Akhirnya ASI semakin seret dan sebelum bayinya berusia 1 tahun, jebakan susu formula mengintai. Susu pengganti ASI tidak sesimpel orang mengganti merek pasta gigi.

Risiko alergi, intoleransi, diare karena konsumsi yang tidak higienis, membuat anak tidak tumbuh sesuai harapan.

Belum lagi kondisi ekonomi keluarga yang sedang berantakan. Padahal, ASI justru gratis dan steril.

Ilustrasi ibu menyusui.Perlindungan negara

Negara hadir melindungi hak asupan terbaik anak di awal kehidupan. Dengan Peraturan Pemerintah nomor 28/2024, ditegaskan pada Pasal 24 bahwa ‘Setiap bayi berhak memperoleh air susu ibu eksklusif sejak dilahirkan sampai usia 6 bulan, kecuali atas indikasi medis’.

Di ayat 2 tertulis: ‘Pemberian air susu ibu dilanjutkan sampai dengan usia 2 tahun disertai pemberian makanan pendamping’.

Pasal 26 lebih menekankan bahwa ‘Setiap ibu melahirkan berhak difasilitasi dan mendapatkan dukungan untuk melakukan inisiasi menyusu dini dan memberikan asi susu ibu eksklusif kepada bayi yang dilahirkannya’.

Dilanjutkan pada ayat 2: ‘Fasilitas Pelayanan Kesehatan, Tenaga Medis dan Tenaga kesehatan wajib menempatkan ibu dan bayi dalam 1 ruangan atau rawat gabung kecuali atas indikasi medis yang ditetapkan oleh tenaga medis’.

Selanjutnya, pasal 33 memberi aturan yang mencegah sabotase terhadap proses menyusui dengan menyebut: Produsen atau distributor susu formula dilarang membagi-bagi contoh produk, memberi penawaran dan menjual langsung ke rumah, memberi potongan harga, menggunakan nakes, kader, tokoh masyarakat dan ‘influencer’ media sosial untuk memberi informasi tentang sufor.
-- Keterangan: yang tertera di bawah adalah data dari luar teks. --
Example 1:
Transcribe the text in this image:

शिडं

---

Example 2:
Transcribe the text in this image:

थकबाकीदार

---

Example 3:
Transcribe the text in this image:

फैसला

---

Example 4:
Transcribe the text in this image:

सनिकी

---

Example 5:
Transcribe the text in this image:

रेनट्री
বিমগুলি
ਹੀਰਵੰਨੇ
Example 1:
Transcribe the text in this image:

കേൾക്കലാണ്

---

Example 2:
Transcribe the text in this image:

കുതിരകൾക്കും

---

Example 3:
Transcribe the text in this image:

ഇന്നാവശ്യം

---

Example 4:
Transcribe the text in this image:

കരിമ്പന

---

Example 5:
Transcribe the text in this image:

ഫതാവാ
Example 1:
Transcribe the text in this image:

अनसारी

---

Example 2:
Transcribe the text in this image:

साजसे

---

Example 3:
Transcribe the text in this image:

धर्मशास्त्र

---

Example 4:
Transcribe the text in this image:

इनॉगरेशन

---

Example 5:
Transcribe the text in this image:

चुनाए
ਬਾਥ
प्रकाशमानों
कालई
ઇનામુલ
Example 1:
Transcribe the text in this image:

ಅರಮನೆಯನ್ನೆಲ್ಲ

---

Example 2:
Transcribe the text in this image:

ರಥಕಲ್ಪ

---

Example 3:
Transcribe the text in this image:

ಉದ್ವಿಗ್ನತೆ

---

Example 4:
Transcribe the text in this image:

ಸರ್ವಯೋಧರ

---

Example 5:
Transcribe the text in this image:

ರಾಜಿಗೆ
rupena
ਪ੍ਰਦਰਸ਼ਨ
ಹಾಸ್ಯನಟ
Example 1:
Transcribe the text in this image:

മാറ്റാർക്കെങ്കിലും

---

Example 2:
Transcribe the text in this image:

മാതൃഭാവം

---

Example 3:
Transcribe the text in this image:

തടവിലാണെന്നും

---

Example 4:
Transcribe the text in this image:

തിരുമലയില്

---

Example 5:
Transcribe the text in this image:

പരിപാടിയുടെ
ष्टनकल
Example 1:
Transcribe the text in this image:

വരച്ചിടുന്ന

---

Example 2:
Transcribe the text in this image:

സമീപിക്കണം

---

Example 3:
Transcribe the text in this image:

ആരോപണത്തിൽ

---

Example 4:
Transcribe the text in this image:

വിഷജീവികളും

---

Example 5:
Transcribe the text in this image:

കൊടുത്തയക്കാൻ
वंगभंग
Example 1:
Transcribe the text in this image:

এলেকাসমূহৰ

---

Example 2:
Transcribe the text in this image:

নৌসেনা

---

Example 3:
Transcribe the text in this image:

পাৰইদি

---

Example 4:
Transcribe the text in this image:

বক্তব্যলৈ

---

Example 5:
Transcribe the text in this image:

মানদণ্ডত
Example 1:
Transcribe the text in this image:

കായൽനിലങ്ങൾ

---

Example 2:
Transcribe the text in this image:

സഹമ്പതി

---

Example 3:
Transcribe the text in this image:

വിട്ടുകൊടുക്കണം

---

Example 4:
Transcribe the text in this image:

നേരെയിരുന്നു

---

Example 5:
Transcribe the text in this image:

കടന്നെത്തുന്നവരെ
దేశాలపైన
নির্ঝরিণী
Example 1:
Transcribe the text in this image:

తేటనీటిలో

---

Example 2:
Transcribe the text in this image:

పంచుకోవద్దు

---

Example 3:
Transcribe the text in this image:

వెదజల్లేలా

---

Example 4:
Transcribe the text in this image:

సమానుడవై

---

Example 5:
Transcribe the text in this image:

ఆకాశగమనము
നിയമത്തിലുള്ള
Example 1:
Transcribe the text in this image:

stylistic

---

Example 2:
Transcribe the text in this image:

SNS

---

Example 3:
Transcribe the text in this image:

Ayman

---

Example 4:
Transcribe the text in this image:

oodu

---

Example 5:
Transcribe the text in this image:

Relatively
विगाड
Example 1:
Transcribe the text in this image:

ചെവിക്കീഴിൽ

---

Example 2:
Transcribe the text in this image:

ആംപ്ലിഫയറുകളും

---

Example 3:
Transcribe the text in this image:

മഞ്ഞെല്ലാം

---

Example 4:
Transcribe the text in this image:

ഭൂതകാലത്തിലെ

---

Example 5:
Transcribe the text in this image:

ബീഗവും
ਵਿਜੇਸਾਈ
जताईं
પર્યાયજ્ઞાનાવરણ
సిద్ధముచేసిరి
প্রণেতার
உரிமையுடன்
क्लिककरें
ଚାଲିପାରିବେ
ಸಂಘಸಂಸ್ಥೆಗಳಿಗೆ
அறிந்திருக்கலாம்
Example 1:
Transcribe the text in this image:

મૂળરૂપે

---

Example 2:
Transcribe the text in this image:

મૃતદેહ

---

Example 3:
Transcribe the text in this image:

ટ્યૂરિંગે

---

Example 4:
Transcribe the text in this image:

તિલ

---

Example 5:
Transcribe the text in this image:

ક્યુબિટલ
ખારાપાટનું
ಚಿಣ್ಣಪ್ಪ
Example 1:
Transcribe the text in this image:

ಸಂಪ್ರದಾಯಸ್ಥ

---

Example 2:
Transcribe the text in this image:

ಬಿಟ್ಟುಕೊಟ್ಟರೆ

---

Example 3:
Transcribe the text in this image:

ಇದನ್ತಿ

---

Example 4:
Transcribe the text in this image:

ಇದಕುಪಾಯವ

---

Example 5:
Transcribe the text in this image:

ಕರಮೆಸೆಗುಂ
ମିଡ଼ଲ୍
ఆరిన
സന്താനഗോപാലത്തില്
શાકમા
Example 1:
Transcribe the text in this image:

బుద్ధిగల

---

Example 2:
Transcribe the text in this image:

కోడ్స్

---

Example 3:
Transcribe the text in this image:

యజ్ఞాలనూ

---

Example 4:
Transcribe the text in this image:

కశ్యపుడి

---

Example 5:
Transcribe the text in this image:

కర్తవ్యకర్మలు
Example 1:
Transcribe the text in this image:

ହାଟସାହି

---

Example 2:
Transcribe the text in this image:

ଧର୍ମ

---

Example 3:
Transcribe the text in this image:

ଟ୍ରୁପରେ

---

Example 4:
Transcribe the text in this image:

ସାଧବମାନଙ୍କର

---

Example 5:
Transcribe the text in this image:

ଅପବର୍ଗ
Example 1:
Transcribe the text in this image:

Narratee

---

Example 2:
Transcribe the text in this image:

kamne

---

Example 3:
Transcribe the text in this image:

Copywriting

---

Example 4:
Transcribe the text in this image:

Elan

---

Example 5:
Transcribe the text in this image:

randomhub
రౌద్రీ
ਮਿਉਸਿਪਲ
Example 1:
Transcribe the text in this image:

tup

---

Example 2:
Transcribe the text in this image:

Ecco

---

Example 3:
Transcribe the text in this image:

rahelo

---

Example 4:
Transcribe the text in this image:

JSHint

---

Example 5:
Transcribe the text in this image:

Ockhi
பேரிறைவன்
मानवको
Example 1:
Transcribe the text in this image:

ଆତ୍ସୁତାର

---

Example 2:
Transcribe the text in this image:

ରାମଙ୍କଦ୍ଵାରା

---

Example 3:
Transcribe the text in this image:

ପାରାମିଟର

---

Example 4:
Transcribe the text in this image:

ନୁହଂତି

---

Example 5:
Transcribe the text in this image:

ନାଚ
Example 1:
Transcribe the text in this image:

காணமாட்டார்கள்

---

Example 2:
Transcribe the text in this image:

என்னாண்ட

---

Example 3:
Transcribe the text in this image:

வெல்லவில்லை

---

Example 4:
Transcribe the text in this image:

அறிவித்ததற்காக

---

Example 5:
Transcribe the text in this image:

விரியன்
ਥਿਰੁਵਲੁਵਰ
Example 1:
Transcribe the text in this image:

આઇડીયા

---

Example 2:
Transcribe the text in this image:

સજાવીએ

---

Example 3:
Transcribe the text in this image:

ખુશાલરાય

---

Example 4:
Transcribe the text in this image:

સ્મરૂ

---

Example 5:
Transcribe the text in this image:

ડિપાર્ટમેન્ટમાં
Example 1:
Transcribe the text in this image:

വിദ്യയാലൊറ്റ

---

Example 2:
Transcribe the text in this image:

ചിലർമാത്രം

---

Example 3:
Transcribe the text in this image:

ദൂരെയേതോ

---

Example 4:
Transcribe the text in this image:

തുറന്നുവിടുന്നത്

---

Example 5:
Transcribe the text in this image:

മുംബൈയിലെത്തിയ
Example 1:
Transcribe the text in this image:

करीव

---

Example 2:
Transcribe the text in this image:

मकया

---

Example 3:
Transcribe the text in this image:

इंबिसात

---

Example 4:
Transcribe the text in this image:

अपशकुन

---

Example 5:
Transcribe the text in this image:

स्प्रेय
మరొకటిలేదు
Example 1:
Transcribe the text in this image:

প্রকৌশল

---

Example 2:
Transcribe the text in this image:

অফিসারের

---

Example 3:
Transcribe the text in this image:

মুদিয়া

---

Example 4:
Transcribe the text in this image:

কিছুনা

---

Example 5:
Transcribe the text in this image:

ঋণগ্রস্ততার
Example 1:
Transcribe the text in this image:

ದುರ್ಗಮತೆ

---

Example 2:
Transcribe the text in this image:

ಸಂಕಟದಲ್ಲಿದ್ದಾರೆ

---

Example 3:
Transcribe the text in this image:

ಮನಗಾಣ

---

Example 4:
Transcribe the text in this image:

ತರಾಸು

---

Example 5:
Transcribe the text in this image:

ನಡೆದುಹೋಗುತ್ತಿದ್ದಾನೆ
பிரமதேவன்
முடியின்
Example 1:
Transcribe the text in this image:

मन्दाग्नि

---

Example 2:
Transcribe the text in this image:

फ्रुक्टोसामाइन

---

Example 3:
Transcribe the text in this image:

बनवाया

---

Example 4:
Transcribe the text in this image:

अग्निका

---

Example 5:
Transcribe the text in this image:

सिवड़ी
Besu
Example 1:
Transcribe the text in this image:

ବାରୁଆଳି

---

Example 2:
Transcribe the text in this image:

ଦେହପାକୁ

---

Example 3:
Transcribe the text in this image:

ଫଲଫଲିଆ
Pelarangan ini juga berlaku untuk iklan susu formula maupun susu formula lanjutan di media massa, media sosial dan/atau promosi silang produk pangan dengan susu formula.

Semoga tulisan ini semakin memberi pencerahan bagi seluruh lapisan masyarakat untuk memprioritaskan proses menyusu seorang bayi, saat ia memperjuangkan haknya, saat kita menunaikan kewajiban sebagai orangtua.

Untuk mewadahi keberlangsungan proses menyusui dengan literasi, menciptakan para kader posyandu sebagai motivator laktasi, para tenaga kesehatan meningkatkan kompetensinya sebagai konselor bahkan konsultan laktasi. Anak yang sehat, adalah penerus bangsa yang kuat.